I guess the question is, do I help him fit into my world, or join him in his?
He loves Christmas. He knows Santa isn’t real but he says he believes anyway.
Lately it seems like my kitchen is never clean. Something is always sitting in the bottom of the sink—a knife smeared with peanut butter, a bowl with milk and Rice Krispies stuck around the rim, or a plate with last night’s leftovers crusted to the bottom. It drives me nuts.
I have caught myself screaming at my kids for something as benign as a cup left on the counter. And the whole time I am screaming, I am thinking about how much I love them and why am I screaming about this is so stupid I only have a few years left with these precious human beings.
Or do I?
Do I actually have a lifetime with autism and this tall boy of mine? Do I have a lifetime of peanut-butter knives in the sink and crumbs on the table?
I am overcome with love for them.
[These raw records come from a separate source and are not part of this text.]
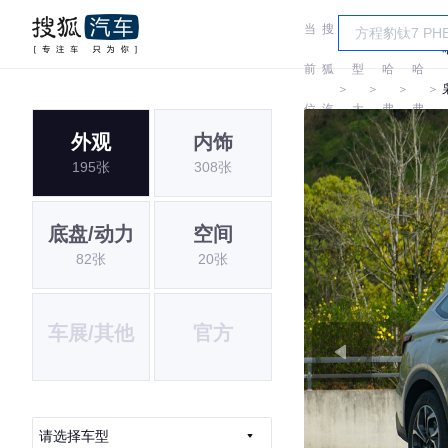
当
搜
车
前
狐
型
哈
哈
＞
＞
＞
＞
位
汽
大
弗
弗
外观
内饰
置:
车
全
195张
308张
底盘/动力
空间
82张
20张
车展/其他
官方
请选择车型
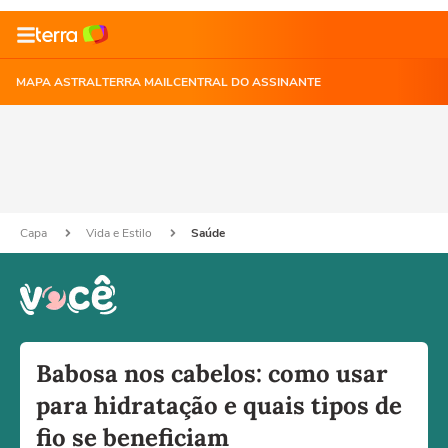
MAPA ASTRAL
TERRA MAIL
CENTRAL DO ASSINANTE
Capa
Vida e Estilo
Saúde
Babosa nos cabelos: como usar
para hidratação e quais tipos de
fio se beneficiam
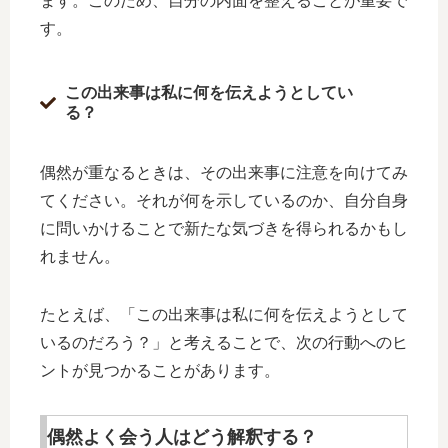
ます。このため、自分の内面を整えることが重要で
す。
この出来事は私に何を伝えようとしてい
る？
偶然が重なるときは、その出来事に注意を向けてみ
てください。それが何を示しているのか、自分自身
に問いかけることで新たな気づきを得られるかもし
れません。
たとえば、「この出来事は私に何を伝えようとして
いるのだろう？」と考えることで、次の行動へのヒ
ントが見つかることがあります。
偶然よく会う人はどう解釈する？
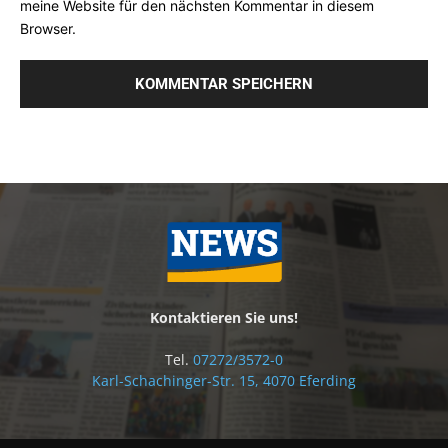
meine Website für den nächsten Kommentar in diesem
Browser.
Kontaktieren Sie uns!
Tel.
07272/3572-0
Karl-Schachinger-Str. 15, 4070 Eferding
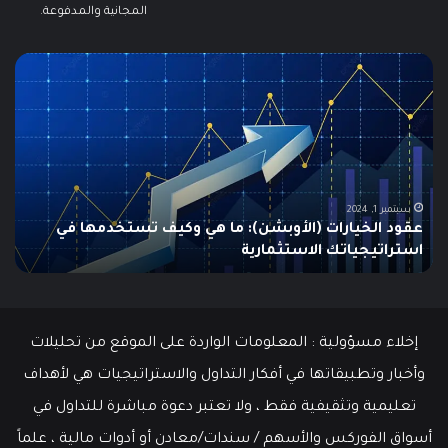
المجانية والمدفوعة.
ما
ما
هو
هو
الـ
مؤ
Swing
الس
Trading؟
وكي
دليلك
يتم
الشامل
است
للمبتدئين
في
الت
يونيو 10, 2025
ما هو الـ Swing Trading؟ دليلك الشامل للمبتدئين
م
إخلاء مسؤولية : المعلومات الواردة على الموقع من تحليلات
وأخبار وتطبيقاتها في أفكار التداول والاستراتيجيات هي لأهداف
تعليمية وتثقيفية فقط ، ولا تعتبر دعوة مباشرة للتداول في
أسواق الفوركس والأسهم / سندات/معادن أو أدوات مالية ، علماً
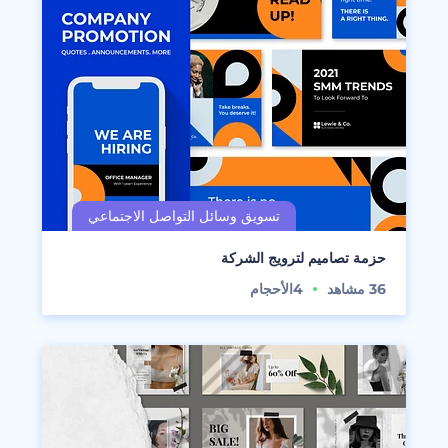
حزمة تصاميم لترويج الشركة
36
مشاهد
4
الأحجام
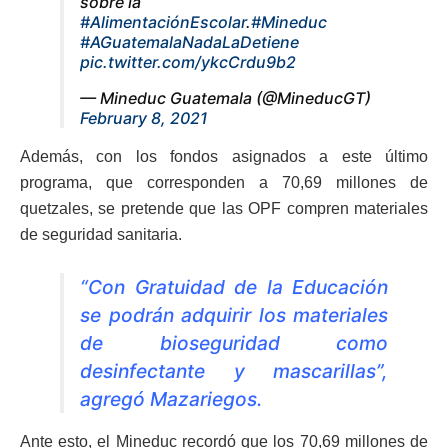
sobre la
#AlimentaciónEscolar
.
#Mineduc
#AGuatemalaNadaLaDetiene
pic.twitter.com/ykcCrdu9b2
— Mineduc Guatemala (@MineducGT)
February 8, 2021
Además, con los fondos asignados a este último
programa, que corresponden a 70,69 millones de
quetzales, se pretende que las OPF compren materiales
de seguridad sanitaria.
“Con Gratuidad de la Educación
se podrán adquirir los materiales
de bioseguridad como
desinfectante y mascarillas”,
agregó Mazariegos.
Ante esto, el Mineduc recordó que los 70,69 millones de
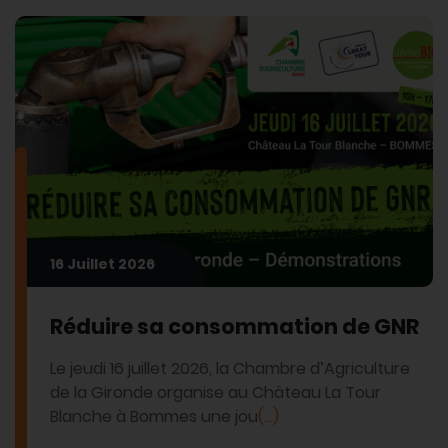
16 Juillet 2026
Réduire sa consommation de GNR
Le jeudi 16 juillet 2026, la Chambre d’Agriculture
de la Gironde organise au Château La Tour
Blanche à Bommes une jou
(...)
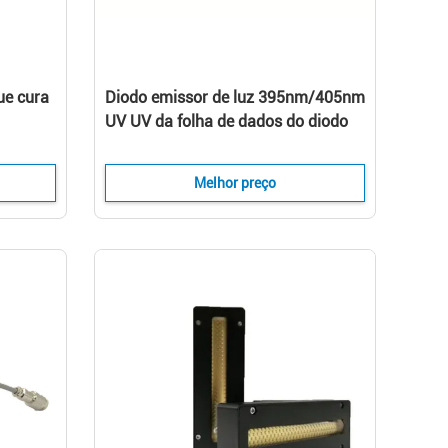
ue cura
Diodo emissor de luz 395nm/405nm
UV UV da folha de dados do diodo
emissor de luz da lâmpada 3w do
o 385nm
diodo emissor de luz do poder
Melhor preço
superior que cura a lâmpada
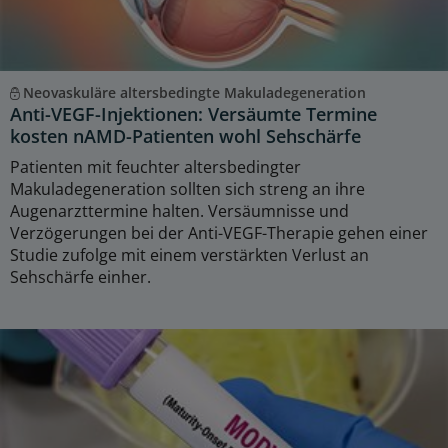
Neovaskuläre altersbedingte Makuladegeneration
Anti-VEGF-Injektionen: Versäumte Termine
kosten nAMD-Patienten wohl Sehschärfe
Patienten mit feuchter altersbedingter
Makuladegeneration sollten sich streng an ihre
Augenarzttermine halten. Versäumnisse und
Verzögerungen bei der Anti-VEGF-Therapie gehen einer
Studie zufolge mit einem verstärkten Verlust an
Sehschärfe einher.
I want to hug them until our breath is gone and remind them I am so proud of who they are and remind them to use their acne soap.
It’s never really about the cup, is it?
In this tangle of motherhood and teenagers and autism, it is about broken dreams and a conclusion to childhood and new hope and forgiveness.
I guess you could say my day contains a thousand little hurts, and countless surprises, and endless rays of sunshine contrasted against a cloudy backdrop of disappointment.
This is life.
Life is hard.
Life is complicated.
Life is good.
I think the answer is both. About the world thing. I have to do both. I have to fit him into mine and join him in his.
I have never liked jazz.
Wishing you a magical holiday season full of clean sinks, rays of sunshine, and as many apples as you can eat.